Where the word "shoulder" occurs in a line of the data, return the whole line.

### SOURCE INFORMATION ###

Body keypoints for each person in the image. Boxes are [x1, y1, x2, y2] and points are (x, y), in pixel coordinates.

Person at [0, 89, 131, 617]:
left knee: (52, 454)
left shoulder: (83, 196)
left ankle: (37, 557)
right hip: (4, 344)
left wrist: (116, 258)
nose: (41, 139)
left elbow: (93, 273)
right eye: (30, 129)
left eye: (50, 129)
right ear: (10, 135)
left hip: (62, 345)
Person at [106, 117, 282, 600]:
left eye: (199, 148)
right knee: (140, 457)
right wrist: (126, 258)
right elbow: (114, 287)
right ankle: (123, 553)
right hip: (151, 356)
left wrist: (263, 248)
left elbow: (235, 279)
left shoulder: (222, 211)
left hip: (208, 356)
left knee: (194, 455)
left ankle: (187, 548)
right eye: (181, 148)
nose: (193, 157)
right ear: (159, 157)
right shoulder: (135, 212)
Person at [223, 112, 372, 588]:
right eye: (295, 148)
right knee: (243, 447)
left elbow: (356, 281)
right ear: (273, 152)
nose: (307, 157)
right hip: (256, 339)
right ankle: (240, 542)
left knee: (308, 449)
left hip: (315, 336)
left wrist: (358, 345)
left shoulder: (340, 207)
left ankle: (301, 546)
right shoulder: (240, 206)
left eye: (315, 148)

###
### SOURCE INFORMATION ###

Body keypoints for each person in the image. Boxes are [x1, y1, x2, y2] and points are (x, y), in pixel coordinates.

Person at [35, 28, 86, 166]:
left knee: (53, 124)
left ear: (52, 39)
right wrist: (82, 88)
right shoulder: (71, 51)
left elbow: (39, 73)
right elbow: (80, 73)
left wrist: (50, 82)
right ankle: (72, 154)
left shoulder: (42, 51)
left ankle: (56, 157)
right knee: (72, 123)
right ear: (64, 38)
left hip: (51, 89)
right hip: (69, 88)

###

▶ [ANSWER FOR THE TASK]:
left shoulder: (83, 196)
left shoulder: (222, 211)
right shoulder: (135, 212)
left shoulder: (340, 207)
right shoulder: (240, 206)
right shoulder: (71, 51)
left shoulder: (42, 51)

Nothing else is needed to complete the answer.